Horacio Otheguy Riveira.
Mérito notable realizar un ejercicio literario como este adscrito al género de novela negra, ya que, escrito aquí y ahora, la acción se desarrolla en un periodo de poscrisis de los años 30 entre California y Londres, ciudad ésta donde se asienta una trama de interés creciente con personajes y temas de colorido vigor. Un simpático detective metido —a pesar suyo— en camisa de once varas, rodeado de hermosas mujeres un día y otro también, a todas adora y de todas se cansa, entre soviets peligrosos, Scotland Yard, y otros buitres propios de aventuras peligrosas.
Lo importante es que si todos los ambientes recuerdan a los clásicos del género (Chandler, Hammett, Ross Macdonald, por ejemplo), la trama adquiere estupenda voz propia con el protagonismo de un simpático buscavidas, un detective que, no más empezar, encontramos en su posición ideal, «recostado en el sillón de mi despacho, con los pies elevados sobre el escritorio y un cigarrillo colgado de los labios. Leía con poco interés las noticias de la sección de sucesos de Los Angeles Times cuando el rostro y los hombros de Audrey asomaron por la puerta de la recepción. Era una joven de ojos verdes y sonrisa amable a quien había contratado un par de años atrás.
—Jack, ha llegado el señor Brown. ¿Quieres que le haga pasar?

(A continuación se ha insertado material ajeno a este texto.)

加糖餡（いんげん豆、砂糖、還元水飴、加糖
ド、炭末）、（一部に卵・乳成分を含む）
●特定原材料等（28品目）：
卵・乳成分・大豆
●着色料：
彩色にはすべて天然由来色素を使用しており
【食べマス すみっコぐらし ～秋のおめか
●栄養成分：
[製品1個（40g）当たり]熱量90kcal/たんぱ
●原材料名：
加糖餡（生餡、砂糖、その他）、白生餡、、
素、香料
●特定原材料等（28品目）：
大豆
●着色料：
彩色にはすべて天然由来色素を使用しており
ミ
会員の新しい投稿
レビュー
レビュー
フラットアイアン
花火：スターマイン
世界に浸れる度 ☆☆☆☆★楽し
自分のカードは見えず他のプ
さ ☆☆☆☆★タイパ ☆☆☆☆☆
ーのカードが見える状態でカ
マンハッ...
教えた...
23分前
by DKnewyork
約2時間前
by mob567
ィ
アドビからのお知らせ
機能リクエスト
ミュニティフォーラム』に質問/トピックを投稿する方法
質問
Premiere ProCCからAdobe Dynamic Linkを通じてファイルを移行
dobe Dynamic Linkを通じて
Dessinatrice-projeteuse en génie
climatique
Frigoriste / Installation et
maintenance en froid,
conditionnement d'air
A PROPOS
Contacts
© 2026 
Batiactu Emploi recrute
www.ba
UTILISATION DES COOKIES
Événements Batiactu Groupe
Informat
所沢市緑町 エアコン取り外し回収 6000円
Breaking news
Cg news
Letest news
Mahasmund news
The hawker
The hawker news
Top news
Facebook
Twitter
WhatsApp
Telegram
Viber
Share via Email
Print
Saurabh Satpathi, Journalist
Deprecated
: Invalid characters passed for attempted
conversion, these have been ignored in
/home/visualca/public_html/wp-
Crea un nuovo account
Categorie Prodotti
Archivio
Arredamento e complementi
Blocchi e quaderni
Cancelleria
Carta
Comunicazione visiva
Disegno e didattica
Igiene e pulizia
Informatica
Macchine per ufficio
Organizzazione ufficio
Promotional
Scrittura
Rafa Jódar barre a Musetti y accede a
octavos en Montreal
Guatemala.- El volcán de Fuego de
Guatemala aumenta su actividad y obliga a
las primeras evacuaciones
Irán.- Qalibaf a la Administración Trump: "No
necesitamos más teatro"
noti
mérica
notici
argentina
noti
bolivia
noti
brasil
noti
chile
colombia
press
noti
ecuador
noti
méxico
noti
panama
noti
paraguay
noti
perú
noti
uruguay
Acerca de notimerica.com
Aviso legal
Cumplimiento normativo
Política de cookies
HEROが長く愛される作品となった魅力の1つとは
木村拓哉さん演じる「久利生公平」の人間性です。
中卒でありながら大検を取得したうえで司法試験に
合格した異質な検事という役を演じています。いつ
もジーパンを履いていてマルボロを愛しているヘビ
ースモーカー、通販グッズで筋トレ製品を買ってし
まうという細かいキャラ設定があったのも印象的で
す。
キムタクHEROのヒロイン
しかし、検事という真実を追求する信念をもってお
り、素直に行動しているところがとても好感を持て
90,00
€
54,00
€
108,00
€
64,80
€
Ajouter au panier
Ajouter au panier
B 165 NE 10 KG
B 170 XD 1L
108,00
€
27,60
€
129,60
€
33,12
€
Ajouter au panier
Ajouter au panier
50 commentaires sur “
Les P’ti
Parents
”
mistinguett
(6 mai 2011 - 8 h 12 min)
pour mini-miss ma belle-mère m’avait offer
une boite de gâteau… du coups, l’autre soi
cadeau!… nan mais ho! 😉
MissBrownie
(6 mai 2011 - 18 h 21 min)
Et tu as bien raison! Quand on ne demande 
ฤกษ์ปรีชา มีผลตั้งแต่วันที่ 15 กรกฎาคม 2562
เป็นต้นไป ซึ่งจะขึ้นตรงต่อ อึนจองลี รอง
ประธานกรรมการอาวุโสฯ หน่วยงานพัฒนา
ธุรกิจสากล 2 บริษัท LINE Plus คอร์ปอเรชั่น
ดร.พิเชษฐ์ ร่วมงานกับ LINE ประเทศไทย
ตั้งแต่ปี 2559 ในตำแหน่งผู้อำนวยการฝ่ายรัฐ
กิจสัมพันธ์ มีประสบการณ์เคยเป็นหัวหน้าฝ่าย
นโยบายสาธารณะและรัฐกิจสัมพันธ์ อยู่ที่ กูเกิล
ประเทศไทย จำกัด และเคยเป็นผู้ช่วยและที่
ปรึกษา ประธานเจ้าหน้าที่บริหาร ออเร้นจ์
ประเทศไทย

—Claro, preciosa. Dile que entre.
Entró en el despacho con paso firme un hombre de estatura media y complexión ovalada, casi obeso, escaso de cuello, con una prominente papada que competía con su barriga. Su cabeza, redonda y calva, trataba de disimular lo inevitable con un peluquín de color gris que no lograba pasar desapercibido. Sostenía un bombín en la mano y vestía un traje negro, con un pañuelo vistoso adornando el bolsillo del pecho, una camisa blanca con gemelos de oro en los puños, y una corbata oscura, sujeta sobre el botón de la americana por un alfiler de diamantes. Su rostro impasible, mostraba una seriedad extrema, acorde con su indumentaria…
Me violentó sentirme observado por Brown durante unos segundos, que se hicieron interminabes, hasta que finalmente, se decidió a hablar:
—¿Y bien, señor Murphy? Dígame, ¿qué ha logrado averiguar?
Sacudí la cabeza, esbocé un débil sonrisa y le respondí:
—Le complacerá saber que, en realidad, no he averiguado nada. ¿Un trago?».
Pronto el señor Brown no se creerá que el encargo de descubrir a su mujer con un amante no diera resultado. También pronto el lector se imaginará que no encuentra nada sospecho porque en verdad el amante de la espectacular señora es el propio detective… Algo fácilmente reconocible que no impide, que la novela crezca estupendamente hasta instalarse en un Londres de abrumadora presencia para el ingenuo detective encargado de una misión que, a medida que circula se torna más peligrosa.
Los buenos terminan felices. Los malos también. Solo los tontos terminan arrepentidos. (Epígrafe muy acertado con esta frase de Oscar Wilde).

IGNACIO DEL BURGO (Pamplona, 1973) es abogado y letrado asesor de empresas. En su faceta de escritor, ha publicado las novelas «La conspiración del Temple» (2000), «Asedio» (2002), «Cae la noche sobre La Habana» (2023), «El trono en llamas» (2024) y «Demasiado tarde para huir» (2025). «El eco de la culpa» es su primera obra de teatro
«En Limehouse el aire estaba impregnado de salitre, carbón húmedo y algo más turbio que no alcanzaba a discernir. Se mezclaba con el humo de las chimeneas y el tufo del río. Era el tipo de barrio donde los barcos descargaban mercancías procedentes de medio mundo. Contrabandistas, buscavidas y matones se desenvolvían en la penumbra como si formaran parte del mobiliario urbano. Las farolas emitían una luz ocre, insuficiente para iluminar las calles empedradas llenas de baches y charcos de agua oscura. Desde luego, no era la clase de lugar donde una pianista famosa se hospedaría por elección propia. Algo no encajaba. ¿Qué hacía Linda en un barrio portuario como este?»